🤖 AI Summary
To address the limited modeling capacity and parameter sensitivity of state space models (SSMs) in lightweight image super-resolution, this paper proposes the First-order State Space Model (FSSM). The core innovation lies in introducing a first-order preservation condition to derive a novel discretization scheme with low cumulative error, while explicitly modeling inter-token correlations—thereby enhancing visual feature representation without increasing model parameters. FSSM is fully compatible with existing SSM-based architectures (e.g., MambaIR) as a drop-in replacement. Extensive experiments demonstrate that FSSM achieves state-of-the-art performance across five standard super-resolution benchmarks, consistently outperforming prior lightweight methods in both reconstruction quality and computational efficiency.
📝 Abstract
State space models (SSMs), particularly Mamba, have shown promise in NLP tasks and are increasingly applied to vision tasks.
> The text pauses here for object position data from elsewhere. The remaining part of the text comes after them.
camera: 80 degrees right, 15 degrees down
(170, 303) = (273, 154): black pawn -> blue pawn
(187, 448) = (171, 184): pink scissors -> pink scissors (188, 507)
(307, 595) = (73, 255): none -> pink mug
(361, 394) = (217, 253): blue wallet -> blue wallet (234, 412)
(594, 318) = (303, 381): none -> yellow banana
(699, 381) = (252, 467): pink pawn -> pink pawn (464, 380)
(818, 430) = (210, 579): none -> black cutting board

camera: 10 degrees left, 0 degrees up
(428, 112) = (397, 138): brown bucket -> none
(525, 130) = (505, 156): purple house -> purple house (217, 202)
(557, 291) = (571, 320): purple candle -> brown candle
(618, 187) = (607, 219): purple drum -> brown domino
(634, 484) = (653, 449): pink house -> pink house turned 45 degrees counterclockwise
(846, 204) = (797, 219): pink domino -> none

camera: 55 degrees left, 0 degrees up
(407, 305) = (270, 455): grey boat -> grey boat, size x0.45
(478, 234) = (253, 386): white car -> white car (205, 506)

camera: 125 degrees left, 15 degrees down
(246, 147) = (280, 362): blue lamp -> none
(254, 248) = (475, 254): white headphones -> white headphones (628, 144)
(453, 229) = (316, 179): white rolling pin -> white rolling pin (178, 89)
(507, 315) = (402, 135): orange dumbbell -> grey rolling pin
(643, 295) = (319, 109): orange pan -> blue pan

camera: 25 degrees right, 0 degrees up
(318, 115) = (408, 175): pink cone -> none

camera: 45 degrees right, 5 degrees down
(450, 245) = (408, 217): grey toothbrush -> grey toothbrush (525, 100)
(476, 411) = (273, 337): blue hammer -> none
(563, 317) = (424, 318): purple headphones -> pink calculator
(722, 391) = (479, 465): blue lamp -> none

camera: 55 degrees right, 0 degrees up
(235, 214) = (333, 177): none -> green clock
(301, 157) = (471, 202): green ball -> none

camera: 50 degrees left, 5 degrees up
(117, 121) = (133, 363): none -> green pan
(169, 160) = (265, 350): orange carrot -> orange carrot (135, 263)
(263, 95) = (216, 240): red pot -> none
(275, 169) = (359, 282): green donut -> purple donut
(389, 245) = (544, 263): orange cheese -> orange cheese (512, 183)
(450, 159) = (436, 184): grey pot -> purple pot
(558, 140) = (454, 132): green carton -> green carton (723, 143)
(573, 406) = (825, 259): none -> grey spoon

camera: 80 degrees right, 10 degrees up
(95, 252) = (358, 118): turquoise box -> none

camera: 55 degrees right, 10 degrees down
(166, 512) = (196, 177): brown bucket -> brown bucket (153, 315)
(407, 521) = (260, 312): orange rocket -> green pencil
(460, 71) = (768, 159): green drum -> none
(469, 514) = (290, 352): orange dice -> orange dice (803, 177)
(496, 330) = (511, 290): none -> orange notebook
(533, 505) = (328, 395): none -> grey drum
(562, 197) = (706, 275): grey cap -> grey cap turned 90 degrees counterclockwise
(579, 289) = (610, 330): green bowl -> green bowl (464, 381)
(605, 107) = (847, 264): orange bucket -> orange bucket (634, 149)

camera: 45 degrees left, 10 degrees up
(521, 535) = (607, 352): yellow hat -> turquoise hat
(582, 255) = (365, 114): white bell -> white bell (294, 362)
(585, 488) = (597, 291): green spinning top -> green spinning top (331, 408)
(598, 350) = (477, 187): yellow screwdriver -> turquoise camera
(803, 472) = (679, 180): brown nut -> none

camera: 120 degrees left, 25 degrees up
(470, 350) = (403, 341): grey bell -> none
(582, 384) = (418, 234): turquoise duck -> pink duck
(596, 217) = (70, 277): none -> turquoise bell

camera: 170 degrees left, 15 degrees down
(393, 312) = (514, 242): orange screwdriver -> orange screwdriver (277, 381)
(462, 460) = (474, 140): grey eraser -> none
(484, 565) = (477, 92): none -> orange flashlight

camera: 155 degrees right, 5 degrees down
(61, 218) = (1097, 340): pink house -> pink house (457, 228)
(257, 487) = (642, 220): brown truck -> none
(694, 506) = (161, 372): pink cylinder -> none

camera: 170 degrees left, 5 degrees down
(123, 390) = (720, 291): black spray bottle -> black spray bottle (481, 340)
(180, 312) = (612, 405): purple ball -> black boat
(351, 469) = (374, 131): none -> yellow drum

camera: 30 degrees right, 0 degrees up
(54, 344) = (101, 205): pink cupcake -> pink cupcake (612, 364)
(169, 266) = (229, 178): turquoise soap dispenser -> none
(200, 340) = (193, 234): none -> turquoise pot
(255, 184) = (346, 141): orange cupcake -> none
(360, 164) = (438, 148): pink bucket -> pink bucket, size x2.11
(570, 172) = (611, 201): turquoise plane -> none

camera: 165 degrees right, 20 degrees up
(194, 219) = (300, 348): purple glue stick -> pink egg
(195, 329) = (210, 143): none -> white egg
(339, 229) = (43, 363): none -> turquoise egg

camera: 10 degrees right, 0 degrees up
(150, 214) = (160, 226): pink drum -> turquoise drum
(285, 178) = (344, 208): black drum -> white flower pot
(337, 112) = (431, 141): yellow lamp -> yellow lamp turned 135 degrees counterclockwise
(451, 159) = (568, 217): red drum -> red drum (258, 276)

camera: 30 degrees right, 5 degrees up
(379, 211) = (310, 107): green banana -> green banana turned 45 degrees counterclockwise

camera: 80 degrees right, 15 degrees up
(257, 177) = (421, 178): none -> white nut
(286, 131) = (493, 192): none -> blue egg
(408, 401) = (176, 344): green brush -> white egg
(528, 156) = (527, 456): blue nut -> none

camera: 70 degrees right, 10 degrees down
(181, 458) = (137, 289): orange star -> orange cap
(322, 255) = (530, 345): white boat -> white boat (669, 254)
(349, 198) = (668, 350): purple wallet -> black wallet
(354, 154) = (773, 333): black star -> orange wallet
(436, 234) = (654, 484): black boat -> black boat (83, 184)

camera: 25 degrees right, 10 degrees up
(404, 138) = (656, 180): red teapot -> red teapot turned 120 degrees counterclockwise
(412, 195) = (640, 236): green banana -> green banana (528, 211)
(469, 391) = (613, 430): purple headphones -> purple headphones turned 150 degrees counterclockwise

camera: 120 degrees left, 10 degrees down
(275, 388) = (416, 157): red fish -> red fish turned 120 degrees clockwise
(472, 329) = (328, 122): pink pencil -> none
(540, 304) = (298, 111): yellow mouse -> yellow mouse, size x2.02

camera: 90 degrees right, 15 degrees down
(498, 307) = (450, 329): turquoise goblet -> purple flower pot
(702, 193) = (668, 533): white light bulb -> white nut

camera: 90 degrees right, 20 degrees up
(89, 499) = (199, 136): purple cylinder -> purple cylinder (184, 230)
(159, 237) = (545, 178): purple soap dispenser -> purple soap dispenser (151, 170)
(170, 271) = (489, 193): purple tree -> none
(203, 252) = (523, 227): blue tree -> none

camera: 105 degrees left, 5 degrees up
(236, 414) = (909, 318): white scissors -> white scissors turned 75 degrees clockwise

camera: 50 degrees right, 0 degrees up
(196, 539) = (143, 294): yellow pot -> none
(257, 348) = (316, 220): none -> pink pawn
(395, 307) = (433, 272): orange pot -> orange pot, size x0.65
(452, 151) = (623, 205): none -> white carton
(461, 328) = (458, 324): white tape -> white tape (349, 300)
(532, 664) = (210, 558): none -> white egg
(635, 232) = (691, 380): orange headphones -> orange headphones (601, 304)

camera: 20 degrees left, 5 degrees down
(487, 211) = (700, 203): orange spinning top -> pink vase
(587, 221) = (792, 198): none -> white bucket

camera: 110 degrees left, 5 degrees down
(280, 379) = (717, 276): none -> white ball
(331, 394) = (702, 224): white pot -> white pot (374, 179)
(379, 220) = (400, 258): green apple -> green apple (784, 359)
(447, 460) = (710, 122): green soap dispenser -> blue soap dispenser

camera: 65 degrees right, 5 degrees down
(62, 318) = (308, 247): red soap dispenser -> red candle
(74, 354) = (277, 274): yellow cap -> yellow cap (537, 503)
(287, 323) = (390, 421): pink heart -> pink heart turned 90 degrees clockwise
However, most Mamba-based vision models focus on network architecture and scan paths, with little attention to the SSM module. In order to explore the potential of SSMs, we modified the calculation process of SSM without increasing the number of parameters to improve the performance on lightweight super-resolution tasks. In this paper, we introduce the First-order State Space Model (FSSM) to improve the original Mamba module, enhancing performance by incorporating token correlations. We apply a first-order hold condition in SSMs, derive the new discretized form, and analyzed cumulative error. Extensive experimental results demonstrate that FSSM improves the performance of MambaIR on five benchmark datasets without additionally increasing the number of parameters, and surpasses current lightweight SR methods, achieving state-of-the-art results.